The Times’ submission also included stories of sexual harassment at media companies, restaurant kitchens, Silicon Valley startups and Ford factories.

“The Weinstein story was a great investigative story that arrived at a moment when the country was anxious to have a certain kind of debate and discussion, and it kicked off that debate and discussion,” Times Executive Editor Dean Baquet told Colby Magazine. “It helped that it was unassailable, completely accurate, and bulletproof.”

Reporters and editors who have worked with Corbett told the magazine that she is “thoughtful, demanding, meticulous and tireless — and a critical figure at the highest level of journalism.”

“I’ve been a journalist for 20 years, and she is hands-down the most impressive, engaged editor I’ve ever worked with,” Twohey said of Corbett.

“Because she’s a modest personality, it’s easy to miss the scale of her journalistic ambition,” Kantor said. “It’s not personal ambition for herself. Her true belief is that journalists can confront the powerful and can change society. That is at her core.”

Corbett was not available for comment Monday evening. However, she will be attending Colby’s graduation in May and will receive an honorary degree.

As the editor charged with overseeing the investigative teams at the Times, Corbett has been a part of other Pulitzer Prize and award winning work, including stories that helped reveal secret surveillance of Americans by the National Security Agency in 2005 and that the NSA was monitoring Americans’ international internet traffic without warrants or public notice a decade later.

During her time at Colby, Corbett studied literature and worked as an editor for the Colby Echo. After she graduated in 1974, Corbett was hired as an assistant state editor at the Morning Sentinel.

Corbett told the Colby magazine that her years in Waterville taught her that stories have an impact on real people.

“It’s more than being accurate,” Corbett said. “It’s understanding the big picture as well as the facts that you’re putting into stories.”

She later spent more than 20 years at the Baltimore Sun before being hired by the Times.

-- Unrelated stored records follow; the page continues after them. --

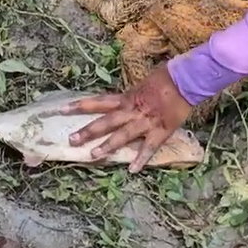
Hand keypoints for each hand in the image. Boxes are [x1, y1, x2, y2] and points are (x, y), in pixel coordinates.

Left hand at [63, 63, 193, 171]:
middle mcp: (131, 111)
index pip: (98, 101)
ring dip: (107, 146)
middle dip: (88, 132)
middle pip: (105, 122)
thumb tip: (126, 98)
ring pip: (122, 136)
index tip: (62, 109)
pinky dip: (141, 159)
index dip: (80, 105)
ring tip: (93, 156)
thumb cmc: (166, 76)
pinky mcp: (160, 131)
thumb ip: (133, 94)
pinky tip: (132, 170)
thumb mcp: (144, 82)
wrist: (186, 80)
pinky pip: (148, 148)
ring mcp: (145, 122)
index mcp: (127, 98)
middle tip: (71, 140)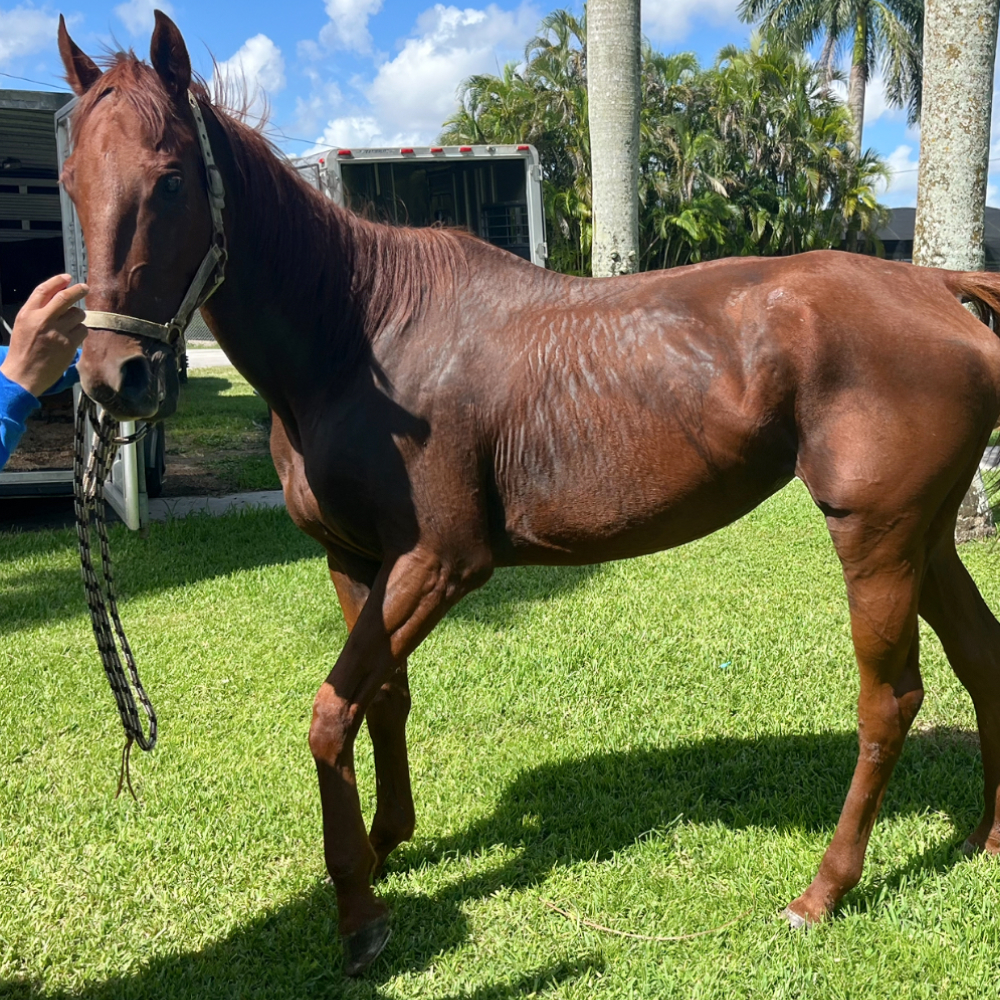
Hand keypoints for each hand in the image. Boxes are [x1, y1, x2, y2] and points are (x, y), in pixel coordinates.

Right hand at [1, 274, 88, 397]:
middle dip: (78, 290)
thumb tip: (57, 294)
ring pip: (77, 314)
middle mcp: (42, 320)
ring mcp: (57, 332)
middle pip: (65, 298)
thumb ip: (38, 310)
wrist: (23, 374)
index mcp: (28, 313)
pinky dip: (81, 332)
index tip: (67, 277)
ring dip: (78, 317)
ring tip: (70, 326)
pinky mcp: (68, 345)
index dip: (57, 281)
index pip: (43, 290)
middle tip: (85, 287)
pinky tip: (73, 338)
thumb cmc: (23, 349)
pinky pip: (83, 330)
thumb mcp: (23, 324)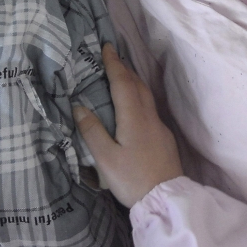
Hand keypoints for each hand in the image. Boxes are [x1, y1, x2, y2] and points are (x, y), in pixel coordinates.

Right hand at [73, 45, 182, 207]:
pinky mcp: (164, 139)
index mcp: (134, 118)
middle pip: (138, 86)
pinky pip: (150, 109)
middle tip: (112, 57)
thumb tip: (79, 107)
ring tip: (122, 75)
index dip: (114, 64)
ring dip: (134, 82)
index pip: (123, 83)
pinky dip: (139, 97)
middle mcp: (149, 117)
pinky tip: (134, 106)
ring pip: (146, 97)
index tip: (106, 47)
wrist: (166, 198)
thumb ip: (92, 131)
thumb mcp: (105, 158)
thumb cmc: (132, 179)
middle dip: (125, 69)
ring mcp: (159, 128)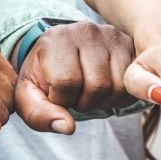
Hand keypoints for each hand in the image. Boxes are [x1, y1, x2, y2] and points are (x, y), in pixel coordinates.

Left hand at [15, 22, 136, 133]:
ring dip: (103, 101)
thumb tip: (68, 127)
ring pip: (118, 87)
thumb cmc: (42, 77)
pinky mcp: (129, 44)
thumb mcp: (28, 96)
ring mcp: (111, 36)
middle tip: (75, 95)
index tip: (56, 95)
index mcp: (56, 39)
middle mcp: (86, 31)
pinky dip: (119, 97)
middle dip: (85, 103)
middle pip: (98, 86)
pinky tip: (104, 90)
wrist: (58, 52)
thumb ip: (39, 114)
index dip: (61, 100)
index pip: (66, 82)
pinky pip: (132, 84)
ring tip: (89, 92)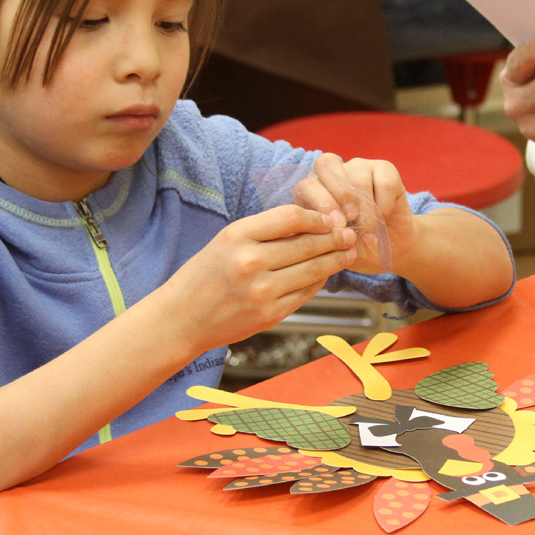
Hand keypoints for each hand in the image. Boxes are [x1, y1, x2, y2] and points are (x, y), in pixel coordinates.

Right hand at [163, 205, 356, 351]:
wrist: (182, 318)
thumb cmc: (205, 275)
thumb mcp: (226, 241)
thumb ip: (265, 231)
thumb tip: (312, 223)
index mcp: (237, 236)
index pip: (291, 217)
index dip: (318, 216)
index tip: (331, 217)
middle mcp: (250, 262)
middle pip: (307, 244)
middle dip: (335, 237)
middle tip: (351, 232)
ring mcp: (262, 291)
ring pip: (313, 270)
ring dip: (336, 259)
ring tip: (349, 251)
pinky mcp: (270, 315)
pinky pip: (305, 293)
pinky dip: (320, 281)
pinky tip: (327, 272)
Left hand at [292, 153, 412, 274]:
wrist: (391, 249)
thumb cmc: (355, 247)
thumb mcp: (335, 246)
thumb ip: (327, 234)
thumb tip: (330, 229)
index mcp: (312, 191)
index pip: (307, 185)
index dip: (321, 204)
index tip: (336, 227)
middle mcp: (332, 174)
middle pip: (325, 165)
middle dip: (338, 196)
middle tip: (350, 221)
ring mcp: (359, 167)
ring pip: (358, 180)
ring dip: (365, 212)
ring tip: (369, 235)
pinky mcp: (385, 168)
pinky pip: (384, 183)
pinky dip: (384, 205)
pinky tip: (385, 219)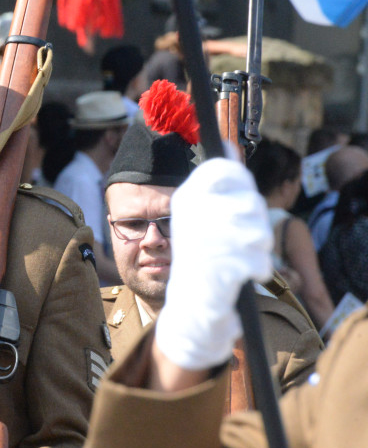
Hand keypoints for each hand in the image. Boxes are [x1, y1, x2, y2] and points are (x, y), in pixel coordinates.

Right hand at [156, 158, 272, 370]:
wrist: (191, 302)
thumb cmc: (203, 253)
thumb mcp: (202, 212)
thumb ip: (218, 180)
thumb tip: (229, 145)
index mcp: (186, 199)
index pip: (221, 169)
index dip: (240, 179)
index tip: (241, 195)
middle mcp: (192, 217)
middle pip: (250, 202)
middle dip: (256, 223)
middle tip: (242, 236)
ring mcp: (206, 243)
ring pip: (260, 232)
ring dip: (259, 248)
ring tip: (241, 256)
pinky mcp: (222, 270)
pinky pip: (260, 261)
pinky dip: (257, 271)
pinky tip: (242, 275)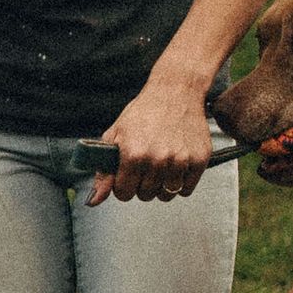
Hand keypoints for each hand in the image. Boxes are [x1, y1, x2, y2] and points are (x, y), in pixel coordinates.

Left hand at [88, 72, 213, 205]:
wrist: (175, 91)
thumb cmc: (142, 113)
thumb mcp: (116, 136)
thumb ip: (103, 172)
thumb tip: (93, 201)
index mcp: (133, 155)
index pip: (124, 194)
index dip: (123, 185)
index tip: (127, 173)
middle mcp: (157, 160)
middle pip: (145, 195)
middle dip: (142, 184)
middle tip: (145, 164)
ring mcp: (180, 161)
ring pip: (166, 195)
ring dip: (161, 185)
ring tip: (160, 164)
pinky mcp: (199, 160)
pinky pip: (186, 190)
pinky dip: (180, 183)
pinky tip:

Corbett told the magazine that while she thought the Weinstein coverage would result in “a big Hollywood story,” she didn’t anticipate the impact it would have around the world in triggering the toppling of powerful men as well as the lasting conversation it prompted regarding sexual assault and harassment.

“People talk about this as a generational shifting, one of the biggest impact stories in a long time,” she said. “I think it clearly still is resonating.”